Task objective
In the forum thread below about a pet that won't eat, what basking temperature does the reply recommend?

Selected text

I'm getting concerned. He/She hasn't eaten ANYTHING in 2 weeks. He has been shedding for at least that long. I offer him food everyday, but he turns his back on me and closes his eyes, in his usual fashion... What shall I do?


----------



## Debita (Nov 19, 2020)

They are good at not eating - I would still say don't panic. Especially since he could have started his brumation process before you got him. Does he look healthy otherwise? No sniffling - coughing, serious weight loss? What temp are you keeping him at in his enclosure? Does he have a basking light that provides a good 110 degrees or more?

I think he's sulking. Do you have the same enclosure that your grandson had for him? If it's new, he can hold out for a long time without food. It's amazing how much they don't like being uprooted. Try some ground turkey that is average meatball size (try 5-6 of those on a small plate), and skip the fruit and veggies. My adult male doesn't touch those - yours might be the same. Do you live by a reptile store? You really need to get some frozen adult mice - I'm getting mine lately at LLLReptile (west coast) that come 10 in a bag for $10.00 total. The price may have gone up, but that was the last I paid. They can't resist mice (thawed) - but use your tongs. I accidentally got very badly bitten by dangling the mouse with my fingers. He didn't realize he did it, but he lunged at it, over-shot the whole thing and got my thumb. He def didn't know he got my thumb. It wasn't fun prying off his jaw with my left hand. Honestly, I'm not trying to scare you AT ALL. This was my fault. He wasn't trying to bite me, but accidents can happen.

If you're east, you might try Premium Crickets - I know they have them, but not sure if the price is as good. (premiumcrickets.com)


----------



## Zyn (Nov 20, 2020)

Entries supplied
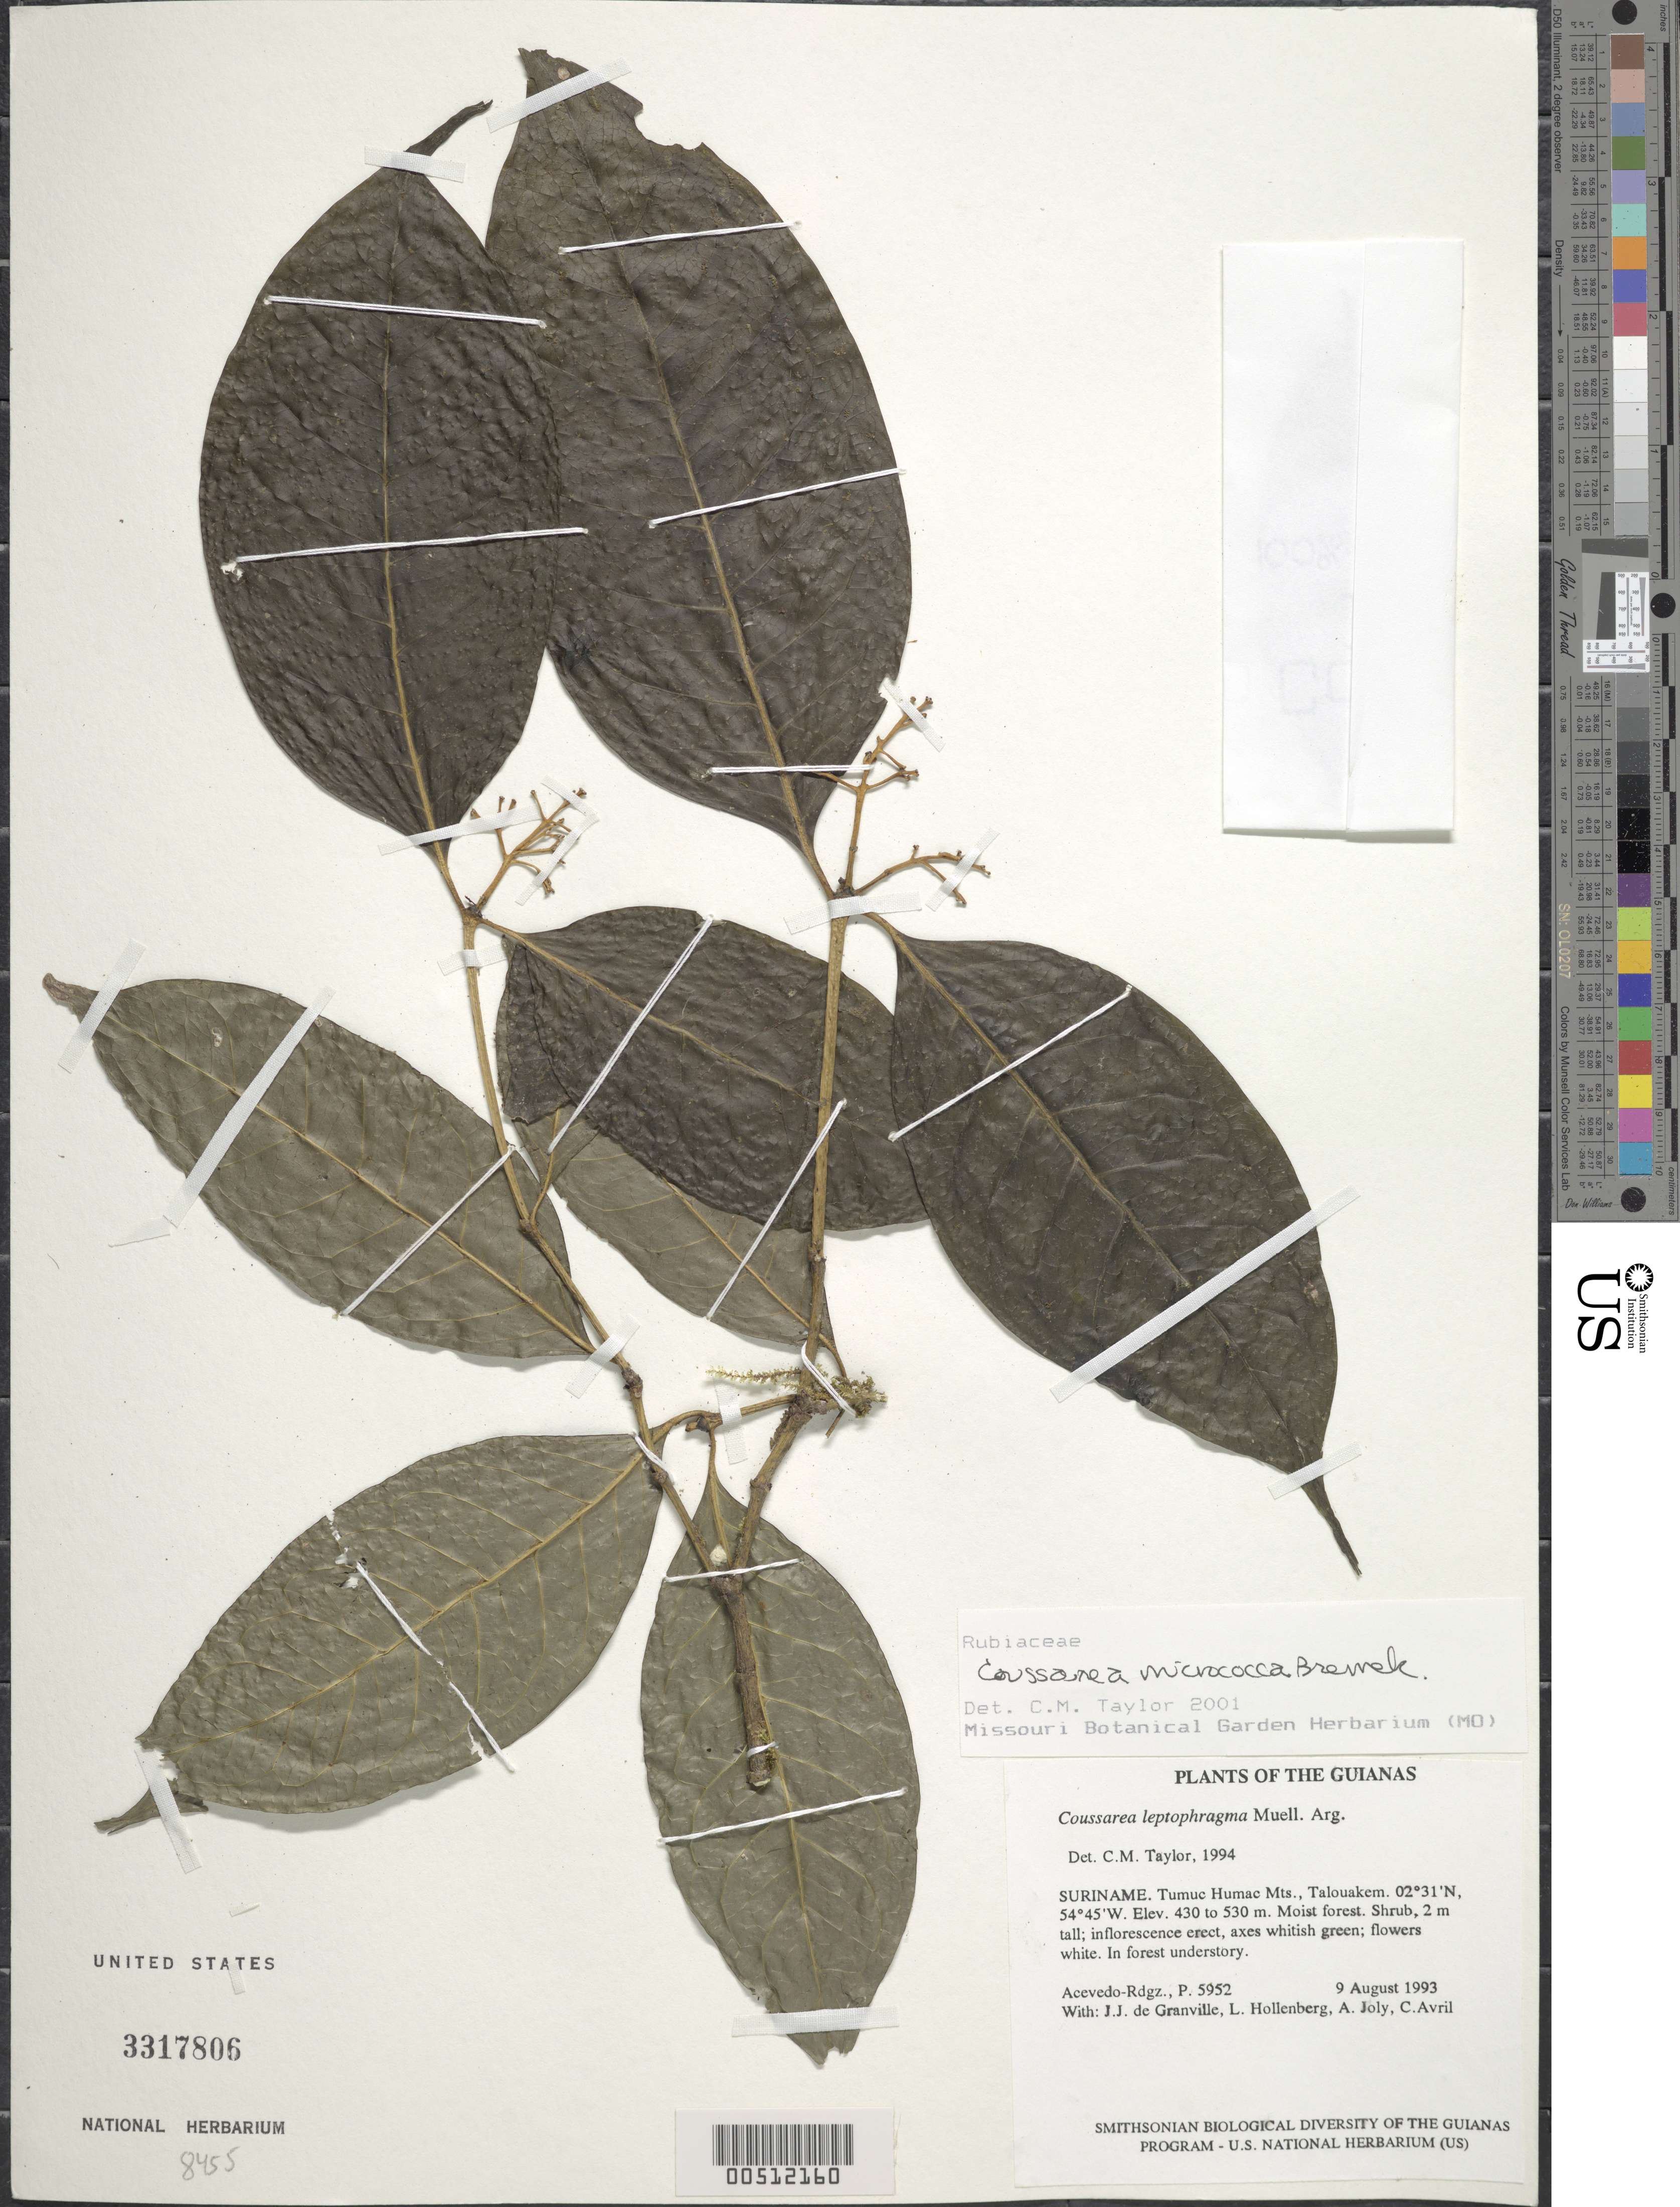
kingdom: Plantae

* * *

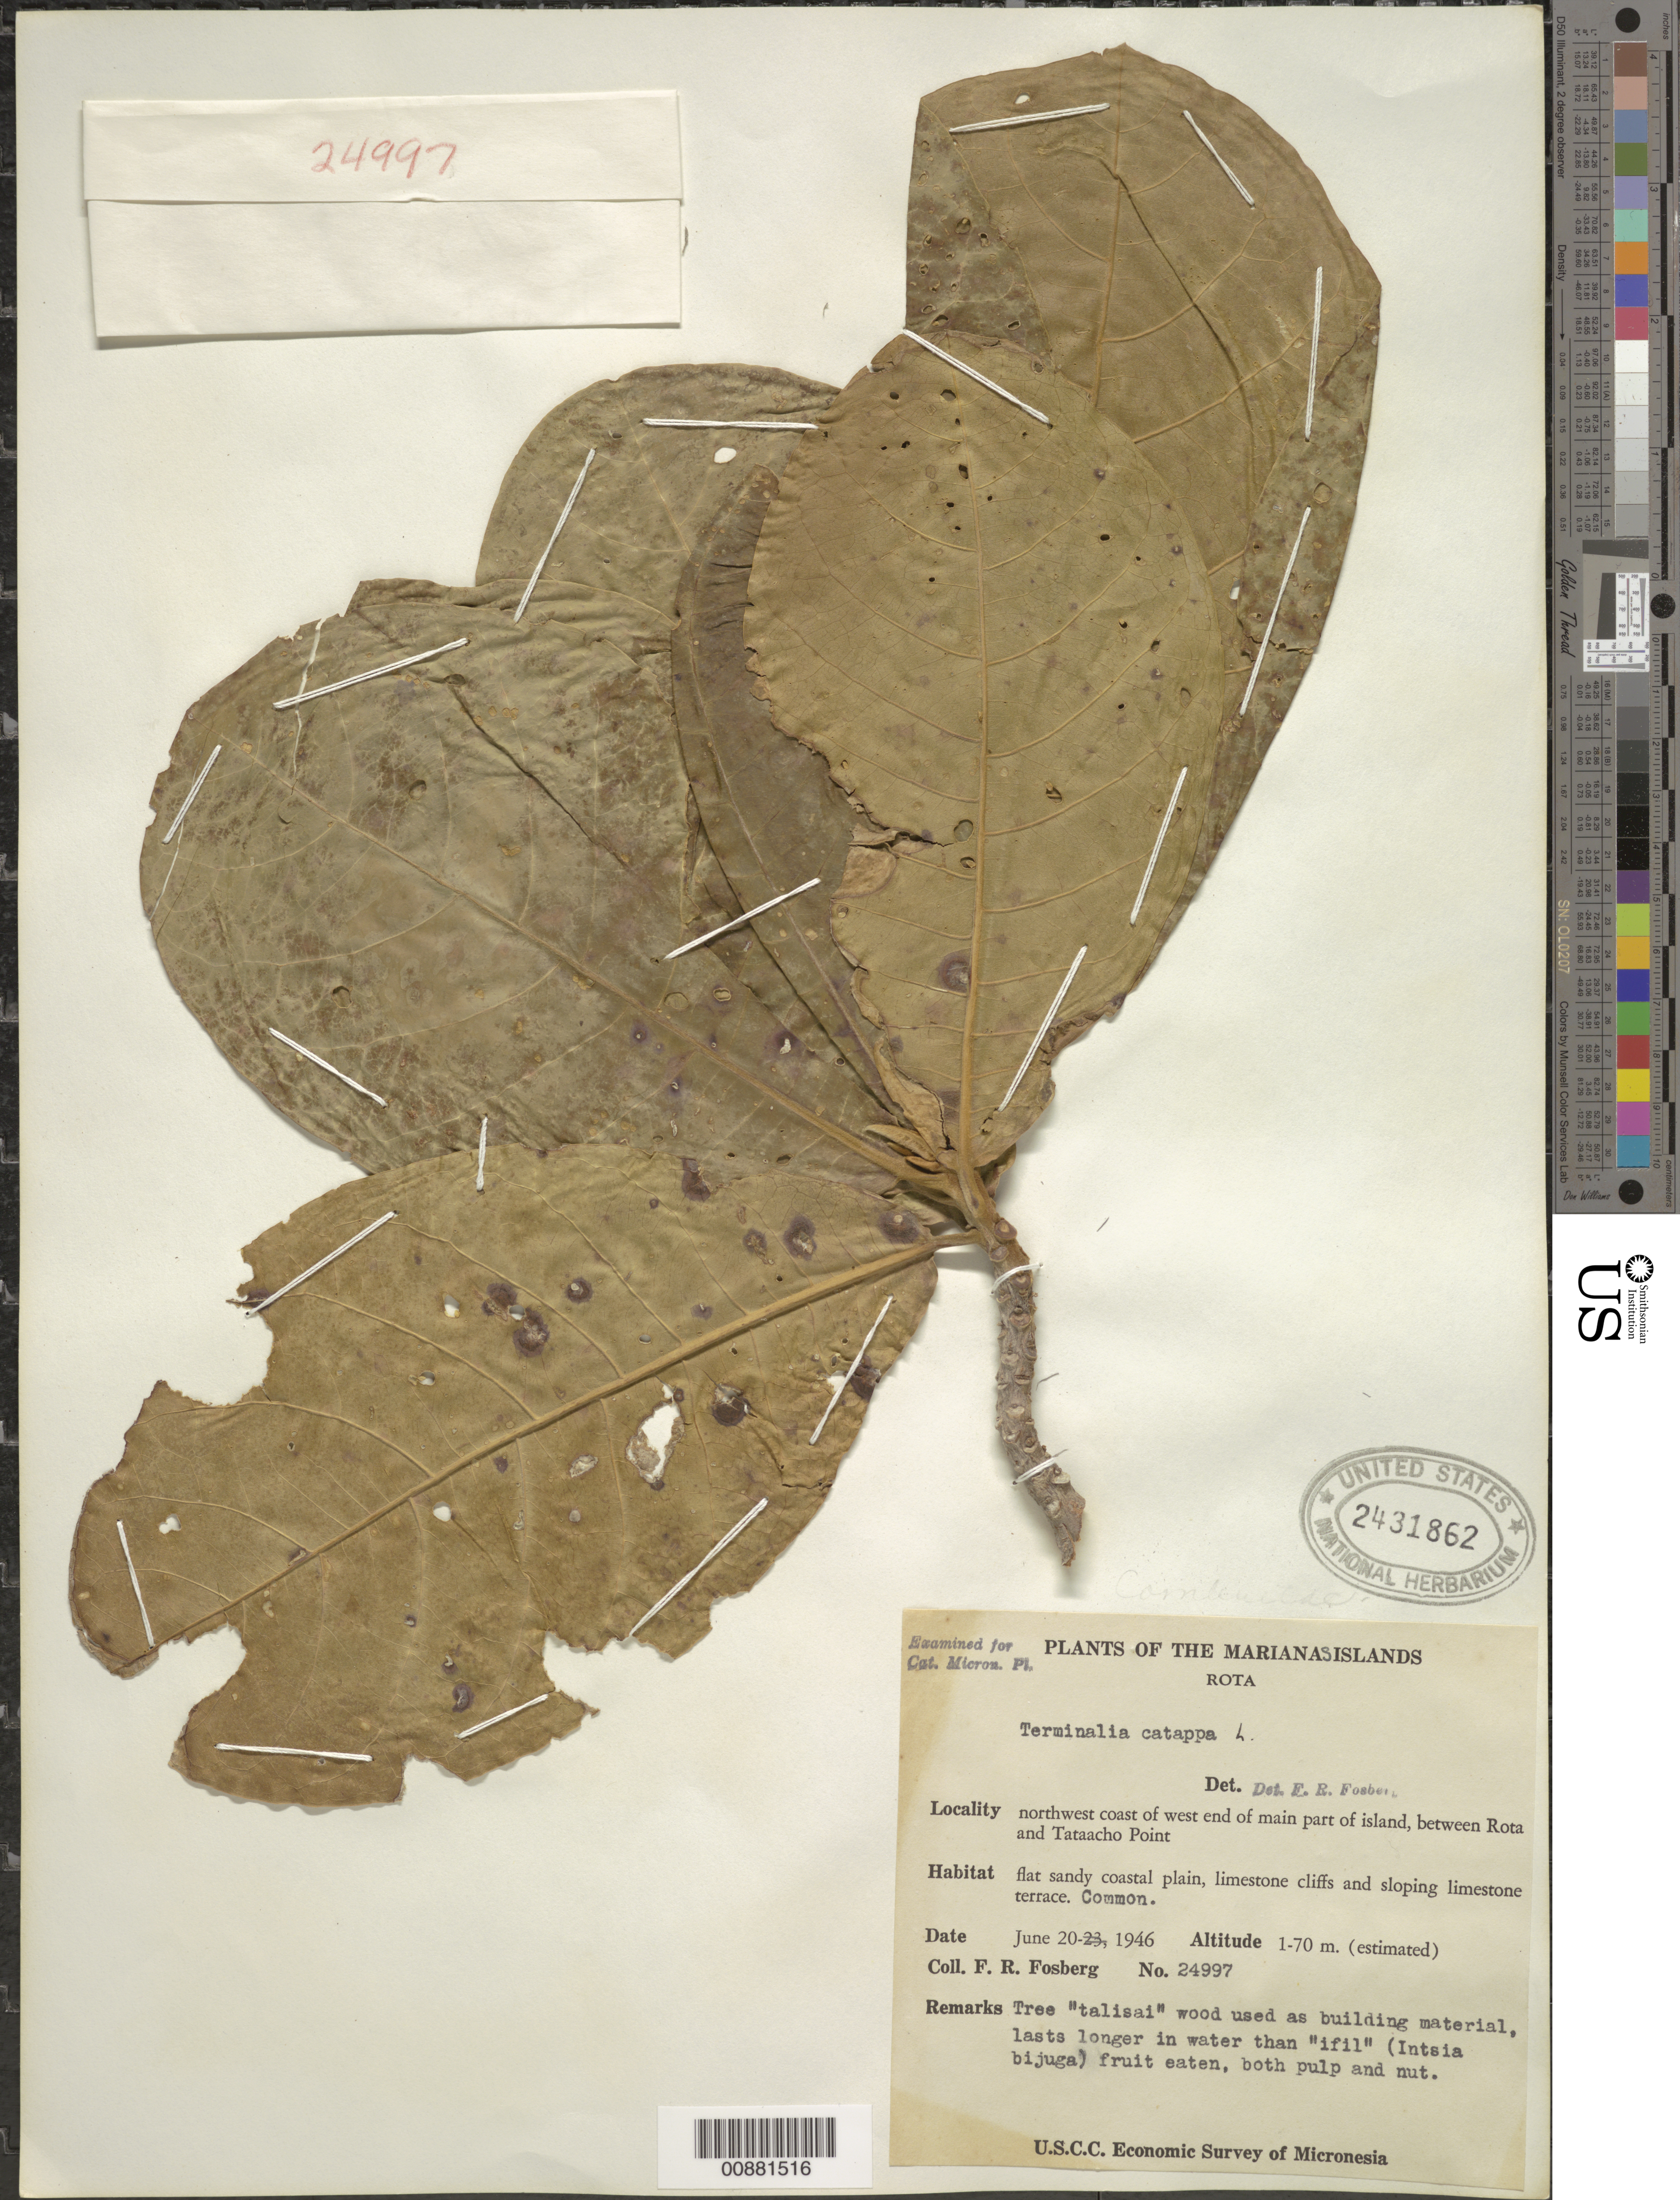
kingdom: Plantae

Exercise response
A good 110 degrees or more.